Wakapolres Rohul Kompol Rahmat Hidayat Pimpin Upacara Hari Lahir Pancasila 2025

Berita Polisi384 Dilihat

Rokan Hulu, intelmedia.co.id – Wakapolres Rokan Hulu, KOMPOL Rahmat Hidayat, S.I.K., M.H., memimpin langsung upacara peringatan Hari Lahir Pancasila Tahun 2025 yang digelar di Lapangan Apel Mapolres Rokan Hulu, Senin pagi (2/6/2025) sekitar pukul 08.00 WIB.

Upacara tersebut mengangkat tema “Memperkokoh Ideologi Pancasila Menuju Indonesia Raya”, dan dihadiri oleh para pejabat utama Polres Rokan Hulu, termasuk para Kabag, Kasat, Kapolsek jajaran, Kasubbag, Kasi, Pama, serta seluruh personel Polres Rokan Hulu.

Dalam amanatnya, Wakapolres KOMPOL Rahmat Hidayat menegaskan bahwa peringatan Hari Lahir Pancasila bukan sekadar mengenang sejarah, tetapi merupakan bentuk komitmen seluruh elemen bangsa terhadap nilai-nilai luhur yang menjadi fondasi Negara Kesatuan Republik Indonesia.

“Dalam semangat memperkokoh ideologi Pancasila, izinkan saya mengajak kita semua merenungkan kembali bahwa Pancasila adalah rumah besar bagi keberagaman Indonesia. Pancasila mempersatukan lebih dari 270 juta jiwa dengan latar belakang suku, agama, ras, budaya, dan bahasa yang berbeda,” ujar Kompol Rahmat.

Ia menambahkan bahwa memperkokoh ideologi Pancasila berarti memastikan bahwa pembangunan bangsa harus senantiasa berakar pada nilai-nilai ketuhanan, kemanusiaan, persatuan, kerakyatan, dan keadilan sosial.
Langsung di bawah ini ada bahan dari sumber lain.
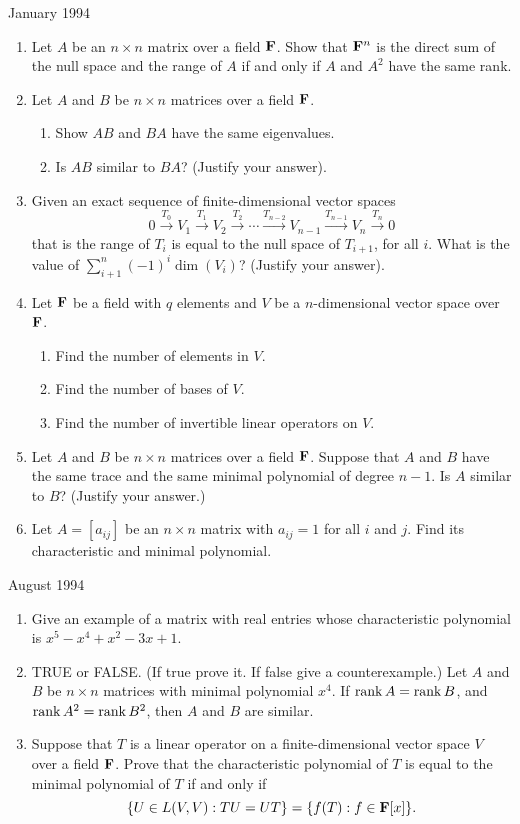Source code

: \documentclass[11pt]{amsart}
\renewcommand{\(}{\left(}
\renewcommand{\)}{\right)}
\renewcommand{\[}{\left[}
\renewcommand{\]}{\right]}
\newcommand{\heading}[1]{\centerline{\large\sc #1}}
\newcommand{\num}{\begin{enumerate}}
\newcommand{\enum}{\end{enumerate}}
\newcommand{\fe}{{\bf F}}
\begin{document}
\heading{January 1994}
\num
\item Let $A$ be an $n\times n$ matrix over a field $\fe$.  Show that
$\fe^n$ is the direct sum of the null space and the range of $A$ if
and only if $A$ and $A^2$ have the same rank.
\item Let $A$ and $B$ be $n\times n$ matrices over a field $\fe$.
\num
\item Show $AB$ and $BA$ have the same eigenvalues.
\item Is $AB$ similar to $BA$?  (Justify your answer).
\enum
\item Given an exact sequence of finite-dimensional vector spaces 
$$
0 \stackrel{T_0}{\longrightarrow} V_1
 \stackrel{T_1}{\longrightarrow} V_2
\stackrel{T_2}{\longrightarrow}
 \cdots 
\stackrel{T_{n-2}}{\longrightarrow} V_{n-1}
\stackrel{T_{n-1}}{\longrightarrow} V_{n}
\stackrel{T_{n}}{\longrightarrow}0
$$
that is the range of $T_i$ is equal to the null space of $T_{i+1}$,
for all $i$.  What is the value of $\displaystyle
\sum_{i+1}^n(-1)^i\dim(V_i)$? (Justify your answer).
\item Let $\fe$ be a field with $q$ elements and $V$ be a
$n$-dimensional vector space over $\fe$.
\num
\item Find the number of elements in $V$.
\item Find the number of bases of $V$.
\item Find the number of invertible linear operators on $V$.
\enum
\item Let $A$ and $B$ be $n\times n$ matrices over a field $\fe$.
Suppose that $A$ and $B$ have the same trace and the same minimal
polynomial of degree $n-1$.  Is $A$ similar to $B$?  (Justify your
answer.)
\item Let $A=[a_{ij}]$ be an $n\times n$ matrix with $a_{ij}=1$ for
all $i$ and $j$.  Find its characteristic and minimal polynomial.

\enum

\heading{August 1994}

\num
\item Give an example of a matrix with real entries whose
characteristic polynomial is $x^5-x^4+x^2-3x+1$.
\item TRUE or FALSE. (If true prove it.  If false give a
counterexample.) Let $A$ and $B$ be $n\times n$ matrices with minimal
polynomial $x^4$.  If $\mathop{\rm rank} A=\mathop{\rm rank}B$, and 
$\mathop{\rm rank}A^2=\mathop{\rm rank}B^2$, then $A$ and $B$ are
similar.
\item Suppose that $T$ is a linear operator on a finite-dimensional
vector space $V$ over a field $\fe$.  Prove that the characteristic
polynomial of $T$ is equal to the minimal polynomial of $T$ if and
only if
$$
\{U\in L(V,V):TU=UT\}=\{f(T):f\in \fe[x]\}.
$$
\enum
\end{document}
“Di era globalisasi dan digitalisasi yang kian kompleks, tantangan terhadap ideologi Pancasila semakin nyata. Kita menyaksikan penyebaran paham ekstremisme, radikalisme, intoleransi, hingga disinformasi yang berpotensi mengancam kohesi sosial kita,” jelasnya.

Lebih lanjut, KOMPOL Rahmat menekankan bahwa kemajuan Indonesia tidak hanya diukur dari aspek teknologi dan ekonomi, tetapi juga dari moralitas, keadilan, dan persaudaraan di tengah masyarakat.

“Kita ingin Indonesia yang maju bukan hanya secara teknologi, tetapi juga secara moral. Kita ingin Indonesia yang sejahtera bukan hanya dalam angka statistik, tetapi juga dalam rasa keadilan dan persaudaraan. Kita ingin Indonesia dihormati dunia bukan hanya karena kekuatan ekonominya, tetapi juga karena keluhuran budaya dan kebijaksanaan rakyatnya,” imbuhnya.

Upacara berlangsung dengan khidmat dan situasi tetap aman serta kondusif hingga kegiatan selesai.